Menurut dia, produk yang diekspor tersebut bukan hanya bawang mentah, melainkan juga produk-produk olahan bawang. Produksi bawang merah di Desa Sidamulya, Kecamatan Wonosari, itu hasilnya memang melimpah.
"Ternyata bawang merah kita hasilnya sudah melimpah dan sudah bisa ekspor ke Vietnam, Thailand, Malaysia, dan Singapura. Alhamdulillah kita bisa ekspor," kata Titiek dalam keterangan tertulis yang diterima di Jakarta, Selasa.
Baca juga: Hebat, petani Sukabumi berhasil kembangkan bawang merah kualitas super
Tak hanya dijual dalam bentuk mentah dan bawang goreng, bawang merah asal Brebes kini telah menjadi produk jadi yang mampu menembus pasar internasional.
Salah satunya adalah pasta bawang merah produksi Brebes yang berhasil diekspor hingga Arab Saudi untuk kebutuhan industri bumbu dan konsumsi jamaah Indonesia yang menjalankan ibadah umrah atau haji.

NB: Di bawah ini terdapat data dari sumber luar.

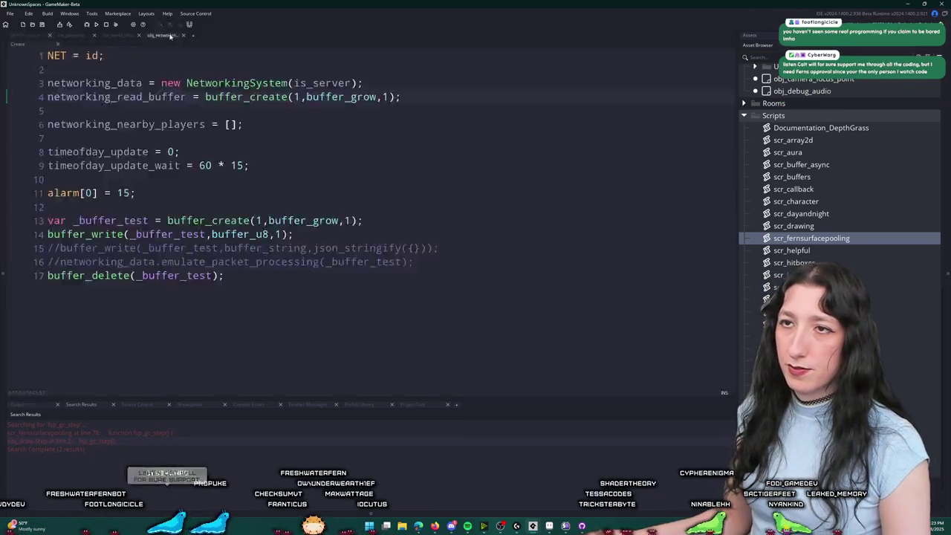
Step: Append a new world_chunk_save() function with braces at the end of scr_world_chunks
left_click(116, 35)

"Tadi ada petani menyampaikan bahwa modal awal sekitar Rp140 juta, kemudian bisa menghasilkan keuntungan hingga Rp350 juta, untung separuh lebih. Ini tentu prospek yang sangat baik, pasarnya selalu ada, baik di dalam negeri maupun di luar negeri," katanya.
Baca juga: Potensi Bagus, Petani Karawang Beralih Tanam Bawang Merah
Untuk itu, dia berharap keberhasilan Brebes sebagai pusat produksi bawang merah di Indonesia itu dapat menjadi contoh bagi wilayah-wilayah lain di tanah air.
Melalui pengembangan dan perluasan kawasan sentra produksi, dia meyakini nilai ekspor komoditas hortikultura nasional akan terus mengalami peningkatan.